So the time came, I had handed in my 5000-word upgrade document, and the date had been set for my ‘interview’. The day I had been dreading…
I’d heard positive stories – mainly about the enjoyment one might get from being able to talk about one’s research ideas. I’d also heard horror stories – mainly about crying.
So I didn’t really know what to expect; the only thing I had managed to decipher was that one’s individual interview experience might, just might, depend upon the academics allocated for the interview. Oh.
Imagine my delight then, when my meeting began something like this, “this is not a test, we’re not here to ask you trick questions, it’s a constructive process and we are here to help as much as possible”. PHEW! I had been allocated ‘helpful’ academics, and not the other type….
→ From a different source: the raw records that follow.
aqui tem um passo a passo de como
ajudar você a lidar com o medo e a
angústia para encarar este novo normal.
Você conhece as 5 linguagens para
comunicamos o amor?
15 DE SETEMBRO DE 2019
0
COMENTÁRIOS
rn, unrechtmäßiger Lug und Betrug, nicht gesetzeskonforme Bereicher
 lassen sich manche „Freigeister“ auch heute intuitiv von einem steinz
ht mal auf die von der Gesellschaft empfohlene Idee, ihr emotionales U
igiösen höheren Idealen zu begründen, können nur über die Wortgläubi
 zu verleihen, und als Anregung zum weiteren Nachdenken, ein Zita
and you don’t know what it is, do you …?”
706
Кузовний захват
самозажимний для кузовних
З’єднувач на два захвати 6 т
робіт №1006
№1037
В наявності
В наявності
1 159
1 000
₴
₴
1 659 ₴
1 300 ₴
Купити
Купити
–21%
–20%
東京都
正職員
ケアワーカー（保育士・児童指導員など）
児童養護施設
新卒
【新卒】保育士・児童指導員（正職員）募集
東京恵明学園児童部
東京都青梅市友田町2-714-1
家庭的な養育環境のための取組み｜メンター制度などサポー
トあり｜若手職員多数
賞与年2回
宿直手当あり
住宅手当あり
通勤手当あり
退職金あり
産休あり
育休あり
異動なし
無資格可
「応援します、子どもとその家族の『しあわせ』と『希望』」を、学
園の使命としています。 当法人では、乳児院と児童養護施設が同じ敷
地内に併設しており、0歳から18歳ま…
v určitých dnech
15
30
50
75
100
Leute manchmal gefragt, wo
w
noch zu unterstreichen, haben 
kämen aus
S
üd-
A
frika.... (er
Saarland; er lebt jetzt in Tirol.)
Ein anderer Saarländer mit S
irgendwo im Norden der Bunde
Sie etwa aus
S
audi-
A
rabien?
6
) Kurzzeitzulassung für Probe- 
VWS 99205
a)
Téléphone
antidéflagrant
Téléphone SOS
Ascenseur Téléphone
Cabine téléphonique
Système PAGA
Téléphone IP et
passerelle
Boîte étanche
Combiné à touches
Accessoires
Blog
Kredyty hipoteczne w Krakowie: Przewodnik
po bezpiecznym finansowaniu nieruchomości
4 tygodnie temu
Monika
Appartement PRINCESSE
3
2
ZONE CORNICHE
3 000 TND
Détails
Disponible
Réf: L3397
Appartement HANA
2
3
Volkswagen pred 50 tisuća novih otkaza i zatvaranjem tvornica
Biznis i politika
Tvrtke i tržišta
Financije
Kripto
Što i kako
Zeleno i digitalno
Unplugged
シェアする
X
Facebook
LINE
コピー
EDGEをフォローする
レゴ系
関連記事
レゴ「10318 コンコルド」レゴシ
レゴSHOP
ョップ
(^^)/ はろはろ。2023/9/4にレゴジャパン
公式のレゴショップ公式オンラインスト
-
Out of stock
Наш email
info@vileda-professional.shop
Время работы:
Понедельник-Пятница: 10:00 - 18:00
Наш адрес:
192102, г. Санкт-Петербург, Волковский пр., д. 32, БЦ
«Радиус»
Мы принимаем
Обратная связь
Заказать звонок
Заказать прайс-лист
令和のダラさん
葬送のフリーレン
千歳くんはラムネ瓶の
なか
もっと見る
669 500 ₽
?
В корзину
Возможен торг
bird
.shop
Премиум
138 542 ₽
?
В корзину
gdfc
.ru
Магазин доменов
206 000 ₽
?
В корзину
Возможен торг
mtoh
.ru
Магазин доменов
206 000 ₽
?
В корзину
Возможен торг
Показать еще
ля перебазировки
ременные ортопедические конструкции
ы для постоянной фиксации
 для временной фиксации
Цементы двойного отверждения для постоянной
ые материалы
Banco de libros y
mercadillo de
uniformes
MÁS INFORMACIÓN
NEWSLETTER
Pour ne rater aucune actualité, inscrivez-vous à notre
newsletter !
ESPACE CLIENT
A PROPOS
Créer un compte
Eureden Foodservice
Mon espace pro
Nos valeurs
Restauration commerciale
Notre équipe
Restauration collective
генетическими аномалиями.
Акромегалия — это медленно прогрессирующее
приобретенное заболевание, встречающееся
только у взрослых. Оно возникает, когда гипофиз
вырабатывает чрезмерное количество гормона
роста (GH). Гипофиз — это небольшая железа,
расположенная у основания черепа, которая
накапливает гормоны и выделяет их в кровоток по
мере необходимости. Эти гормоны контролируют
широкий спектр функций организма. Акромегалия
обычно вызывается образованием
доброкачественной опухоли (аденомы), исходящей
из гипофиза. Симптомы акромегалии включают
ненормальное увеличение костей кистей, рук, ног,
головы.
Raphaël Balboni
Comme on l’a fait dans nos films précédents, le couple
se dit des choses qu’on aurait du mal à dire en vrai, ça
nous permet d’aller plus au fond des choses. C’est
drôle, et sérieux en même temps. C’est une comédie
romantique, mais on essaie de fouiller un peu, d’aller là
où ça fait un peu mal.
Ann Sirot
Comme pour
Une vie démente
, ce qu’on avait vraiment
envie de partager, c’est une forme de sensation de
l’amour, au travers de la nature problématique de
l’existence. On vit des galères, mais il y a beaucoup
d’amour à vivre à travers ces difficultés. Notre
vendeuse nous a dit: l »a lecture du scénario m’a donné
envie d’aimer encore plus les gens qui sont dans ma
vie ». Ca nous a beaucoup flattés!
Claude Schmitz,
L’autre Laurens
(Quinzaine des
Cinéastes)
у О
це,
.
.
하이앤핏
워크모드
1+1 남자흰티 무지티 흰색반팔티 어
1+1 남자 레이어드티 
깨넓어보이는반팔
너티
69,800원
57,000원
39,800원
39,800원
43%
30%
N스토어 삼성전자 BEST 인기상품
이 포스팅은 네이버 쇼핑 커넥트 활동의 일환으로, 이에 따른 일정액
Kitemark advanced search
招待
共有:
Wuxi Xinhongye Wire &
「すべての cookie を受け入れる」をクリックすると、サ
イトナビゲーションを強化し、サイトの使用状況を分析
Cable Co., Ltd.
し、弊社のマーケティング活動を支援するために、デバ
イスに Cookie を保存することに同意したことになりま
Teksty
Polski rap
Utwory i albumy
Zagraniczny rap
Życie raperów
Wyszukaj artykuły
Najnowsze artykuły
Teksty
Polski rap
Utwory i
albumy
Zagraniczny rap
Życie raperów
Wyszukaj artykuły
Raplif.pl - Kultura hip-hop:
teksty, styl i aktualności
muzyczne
The meeting was certainly less daunting than I had imagined, and far more informal too – which helped me to relax, and enabled me to answer questions honestly or even say when I wasn’t really sure about the answer. I also felt comfortable and able to ask opinions on my research methods – on reflection, I don’t know if this was an appropriate thing to have done, but I’m trying not to dwell on that bit.
I’m starting to reflect on the meeting as a whole now – I felt slightly flat immediately after, and quite unable to think about it. I think this is probably a reaction to the build-up, the anticipation and the worry of the unknown, and then the knowing that it’s over.
I don’t think I explained myself as well as I could have done, and I don’t think I came across as particularly confident. I tripped up on some of the literature questions; my mind went blank, which I am annoyed about. However, I was able to explain the parts of my upgrade doc that I wasn’t happy with, and how I’d improve it. I was also able to talk about my thoughts on improving my chapter structures and even re-thinking part of my methods plan. I think the ability to talk about this was very much enabled by the general feeling of the meeting, and me being made to feel comfortable and not at all intimidated by the situation.
I just wish I didn’t sound so ‘bumbly’, didn’t repeat myself so much, and had remembered more key points of the literature to mention. I don’t think I presented myself or my idea very well, this annoys me on a personal level because I don’t like feeling I’ve come across as a bumbling idiot in front of people I respect. I almost (and don’t quote me on this) feel like I want the opportunity to re-do the interview once my amendments have been made…
However, I’m sure this feeling will pass!